O adeus a Almina Arraes

Almina Arraes de Alencar Pinheiro, a única das 5 irmãs do ex-governador Miguel Arraes que estava viva/Reprodução/Redes sociais
Almina Arraes de Alencar Pinheiro, a única das 5 irmãs do ex-governador Miguel Arraes que estava viva (Reprodução/Redes sociais )

Morreu, na quarta-feira da semana passada, aos 101 anos, Almina Arraes de Alencar Pinheiro, a única das 5 irmãs do ex-governador Miguel Arraes que estava viva

Morreu, na quarta-feira da semana passada, aos 101 anos, Almina Arraes de Alencar Pinheiro, a única das 5 irmãs do ex-governador Miguel Arraes que estava viva. Almina Arraes morava no Crato e viveu cercada dos filhos (5), netos (16) e bisnetos (26).

A vida lhe ensinou a não ficar parada na janela vendo o tempo passar. Abraçou a carreira de professora e fez do ensino mais uma razão pra viver. Sempre se mostrou antenada e criativa. São vários os exemplos que ficaram registrados ao longo do seu centenário de vida. Saiu das anotações dos seus cadernos, em 1953, o primeiro livro de poesias de Patativa do Assaré, que ditava seus versos e Almina copiava.

Quando as mulheres fabricantes de redes da região entraram em crise por falta de compradores e começaram a passar necessidade, Almina Arraes teve a ideia de criar um “consórcio de redes” e as vendas foram retomadas. Na véspera de um jogo (preliminar) entre a Portuguesa do Crato e o Siqueira Campos, para marcar a inauguração do Estádio Governador Virgílio Távora, descobriu-se que o padrão dos 2 times tinha vindo de Fortaleza sem os meiões.

Almina Arraes foi acionada para salvar a festa. Contratou duas ajudantes e em menos de 24 horas os atletas entraram em campo com a vestimenta completa e saíram como autores dos primeiros gols do novo estádio (o jogo foi 1 a 1). E nada parou por aí. A inquietude de Almina Arraes sempre foi invejável.

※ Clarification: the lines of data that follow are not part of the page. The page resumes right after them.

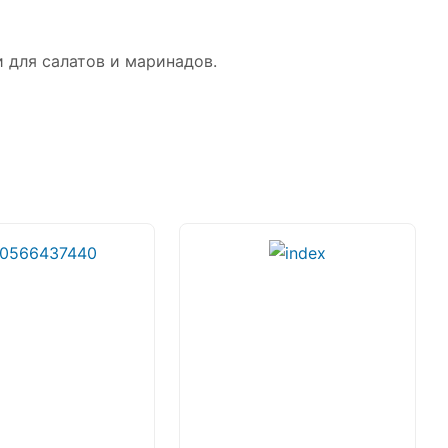
и для салатов и маринадов.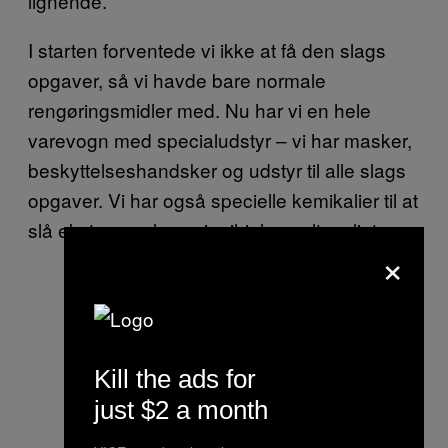
lignende.
I starten forventede vi ikke at få den slags
opgaver, så vi havde bare normale
rengøringsmidler med. Nu har vi en hele
varevogn med specialudstyr – vi har masker,
beskyttelseshandsker og udstyr til alle slags
opgaver. Vi har også specielle kemikalier til at
slå ekstreme slags vira ihjel, og alt muligt.
×
Kill the ads for
just $2 a month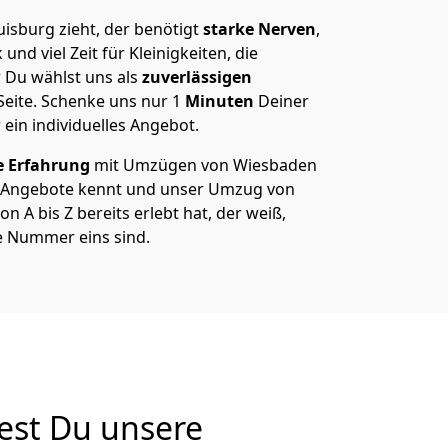
sburg zieht, der benötigt
starke Nerven
,
und viel Zeit für Kleinigkeiten, die
 Du wählst uns als
zuverlässigen
Seite. Schenke uns nur
1
Minuten
Deiner
 ein individuelles Angebot.
e Erfahrung
mit Umzügen von Wiesbaden
 Angebote kennt und unser Umzug von
 A bis Z bereits erlebt hat, der weiß,
e Nummer eins sind.
est Du unsere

Em 2007, aos 83 anos, não se conformou em ver o mundo tecnológico desfilar na sua frente e ela ficar de bobeira. Comprou um computador e se matriculou num curso de informática. Na sala de aula, o colega mais velho da turma dela tinha 12 anos de idade. Nada abateu o seu ânimo. Almina tirou das dificuldades inerentes à idade um incentivo para escrever uma cartilha dirigida às pessoas idosas com dicas sobre o mundo dominado pelos computadores. Ficou frustrada quando o Orkut saiu de moda. Mas logo deixou a tristeza de lado e aderiu ao Facebook. E, em seguida, ao Instagram.

Seu divertimento predileto era passear pelas redes sociais e se conectar cotidianamente ao mundo digital. Mandava e recebia pelas redes notícias dela e dos parentes. Lia diariamente os blogs e os portais para se informar de tudo.

Afinal, ser uma internauta do dia a dia com a idade na faixa dos 100 anos não era nem nunca será tarefa fácil para ninguém.

Nem aqui nem no Japão – um dos países com a maior expectativa de vida do mundo!!!